Tuesday, May 1, 2012

A Bribery Ban Backfires

Until 1977, there was no country that criminalized the practice of bribery abroad. But that year, President Jimmy Carter signed a law making the United States the very first. In due course, this measure eliminated corruption from every nation where our corporations operate.
Yes, it did—right after Carter got a tattoo and a Harley. In fact, bribery remains a way of life in much of the world, including rapidly developing countries where American multinationals need to be. These firms often are forced to choose between following age-old local custom in order to compete and obeying U.S. law, which may leave them high and dry.
That could be the explanation behind the behavior attributed to Wal-Mart in its effort to expand in Mexico. The New York Times reports that the company's internal inquiry found "evidence of widespread bribery" and "suspect payments totaling more than $24 million"—in apparent violation of the Foreign Corrupt Practices Act.

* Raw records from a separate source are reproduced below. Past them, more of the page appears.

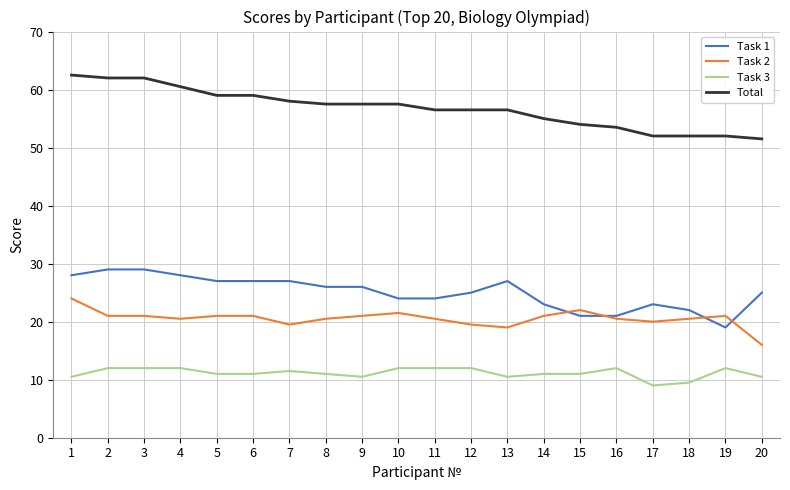

List the series in order of their peak value, lowest first.

Task 3, Task 2, Task 1, Total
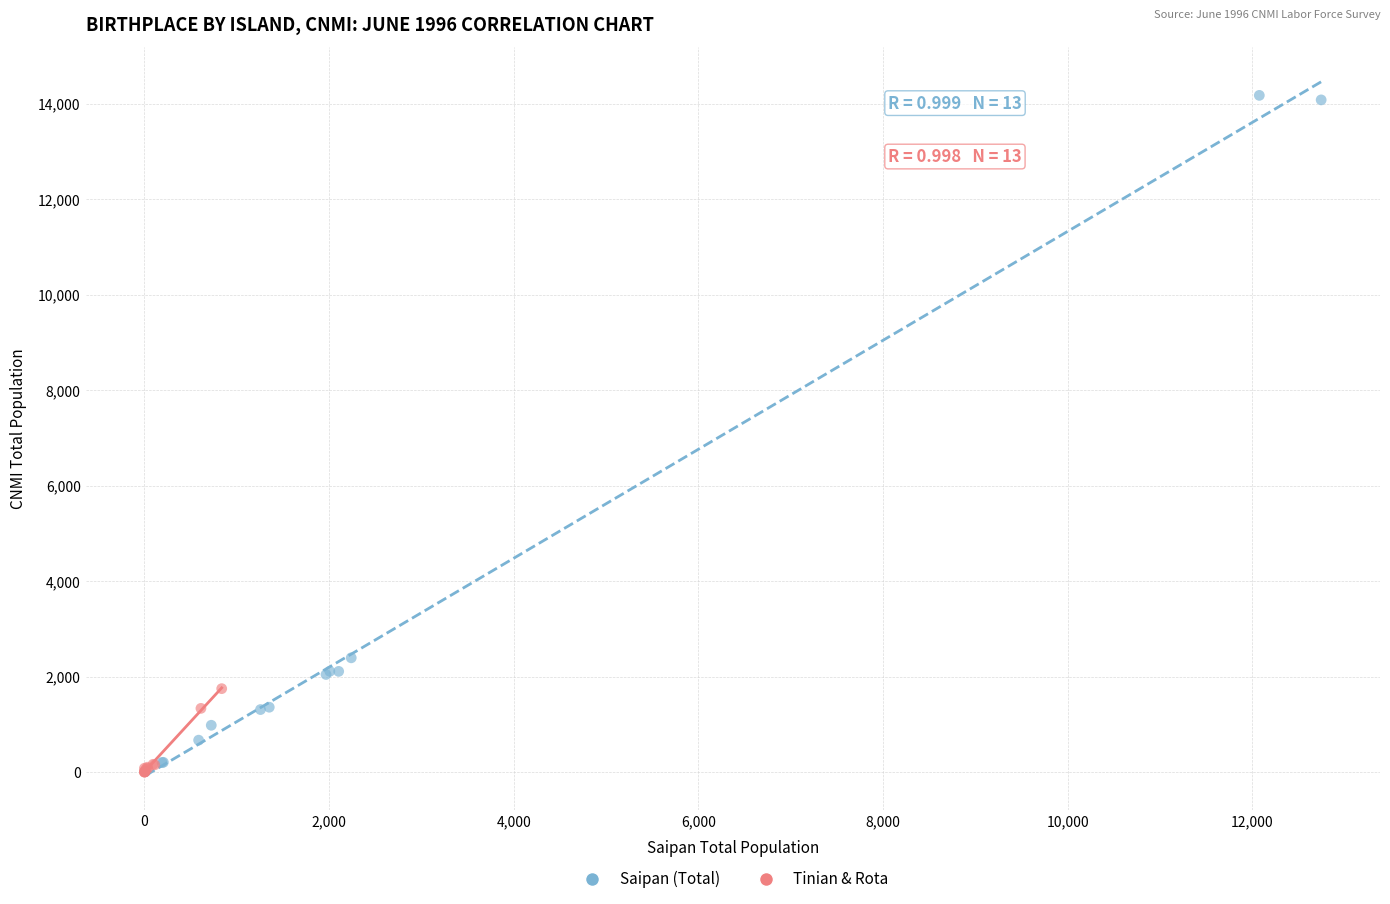

Which series has the widest spread of Y values?

Saipan (Total)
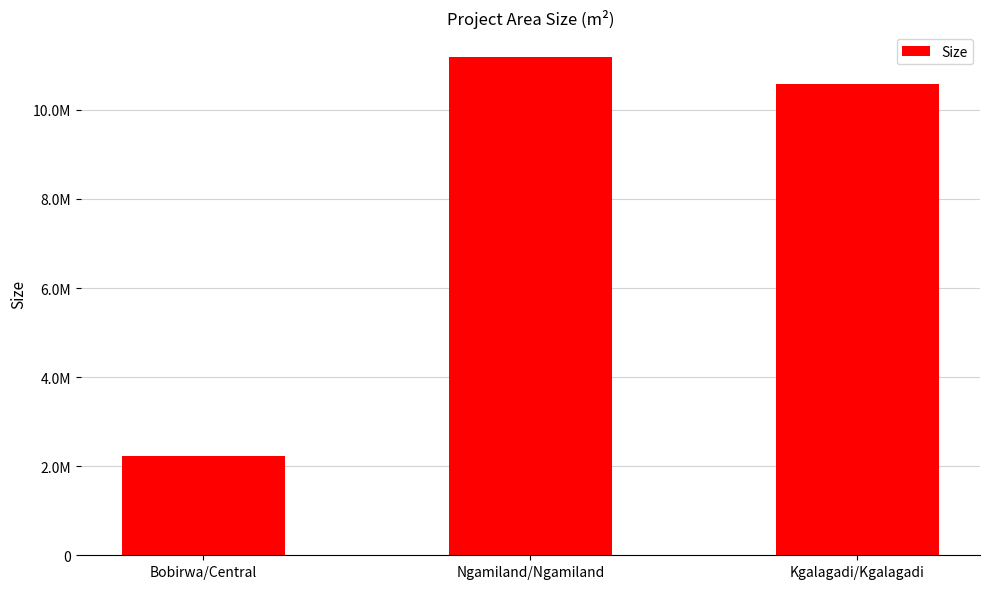

Rank the categories by value from highest to lowest.

Ngamiland/Ngamiland, Kgalagadi/Kgalagadi, Bobirwa/Central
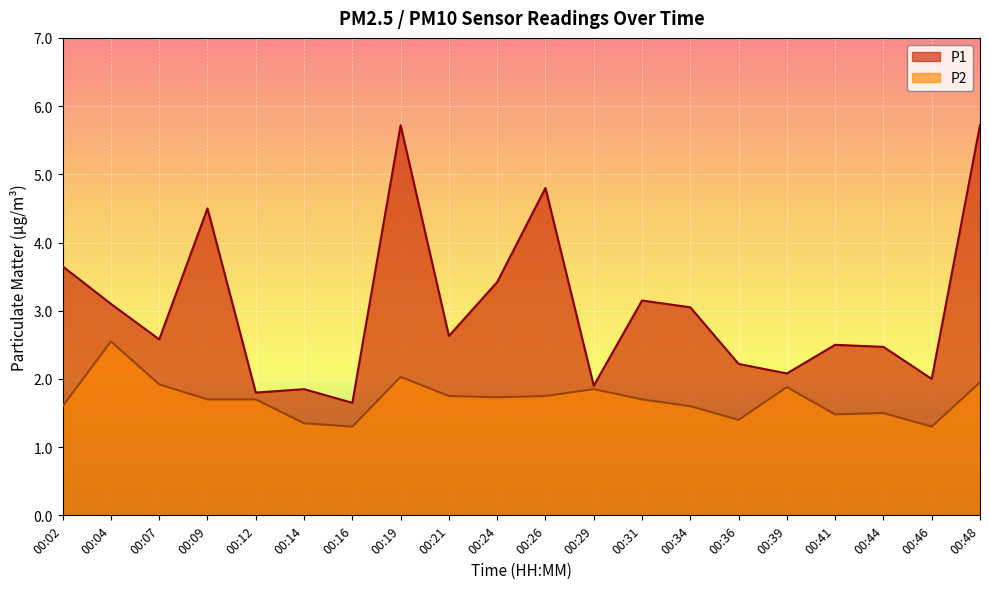

Is it true that P2 equals 1.9 at 00:39?

True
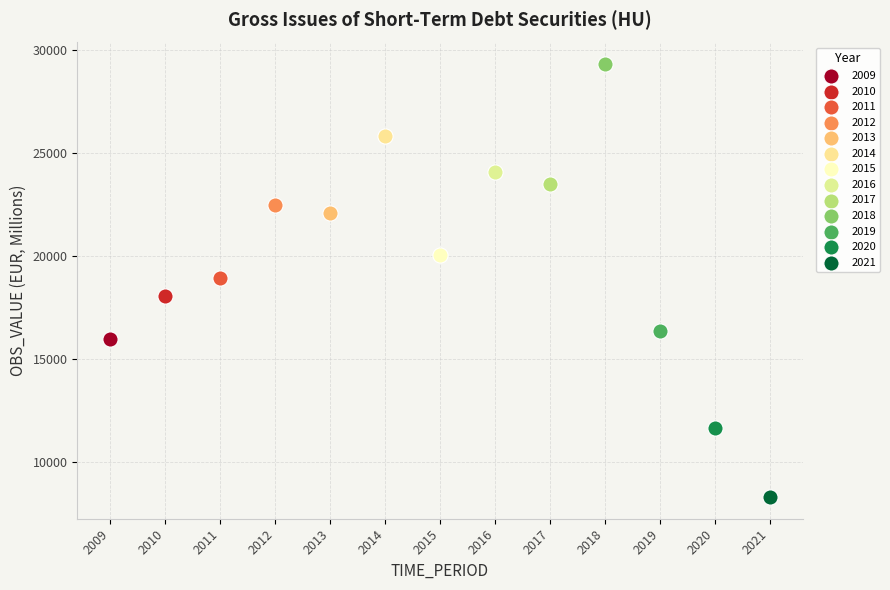

What are all the series names shown in the legend?

2009, 2010, 2011, 2012, 2013, 2014, 2015, 2016, 2017, 2018, 2019, 2020, 2021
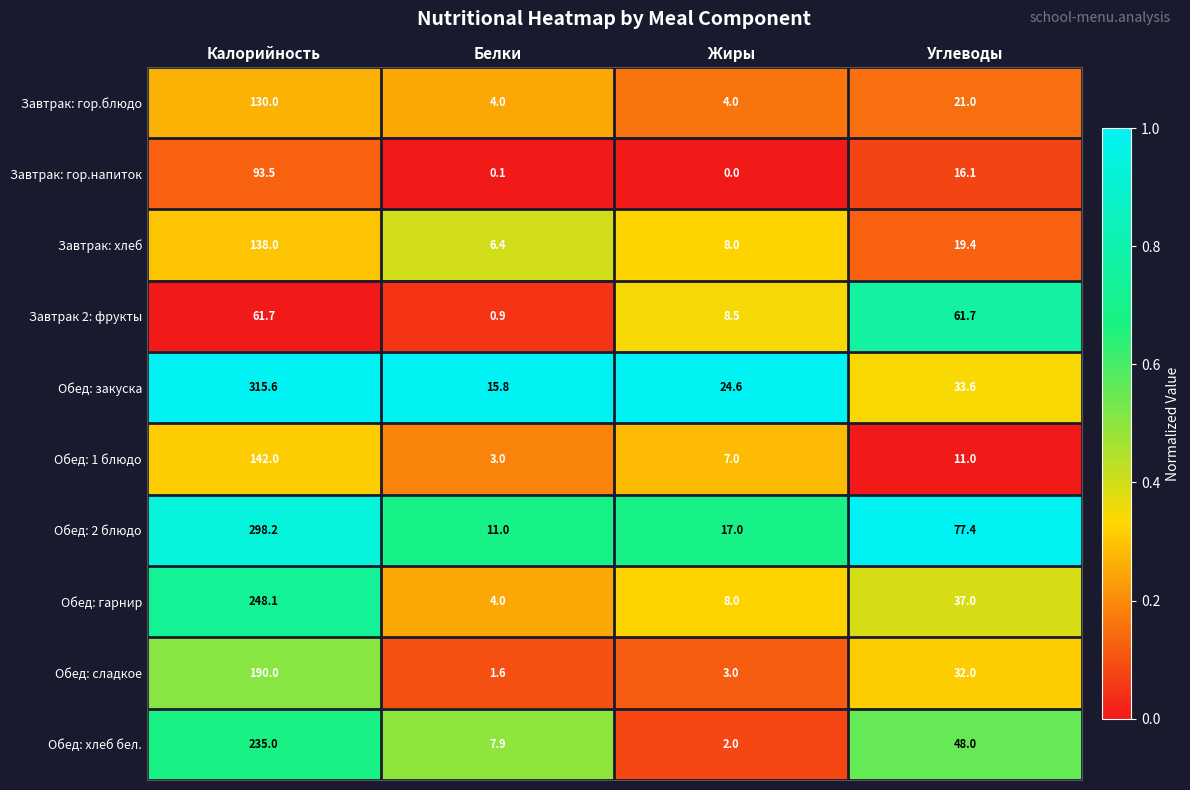

Between Калорийность and Белки, which series saw the biggest shift?

Обед: закуска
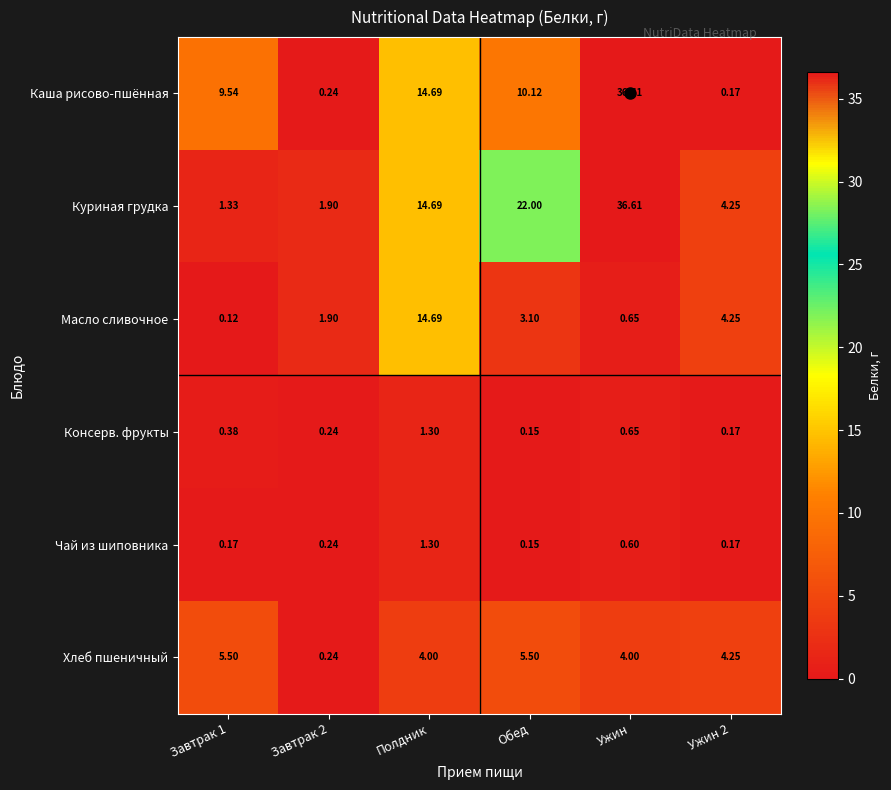

Which label corresponds to the smallest value in the chart?

Завтрак 1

The scandal hit the world's biggest retailer like a ton of bricks. It lost $10 billion of market value literally overnight. The Justice Department had already launched an investigation, and congressional committees may not be far behind.
If you think this is a case of greedy Americans corrupting innocents abroad, think again. In its annual Corruption Perceptions Index, the watchdog group Transparency International ranks Mexico 100th from the top, out of 183 nations and territories. On a scale of zero ("highly corrupt") to 10 ("very clean"), it gets a score of 3, which I would read as "pretty sleazy." (The U.S. was 24th, at 7.1.)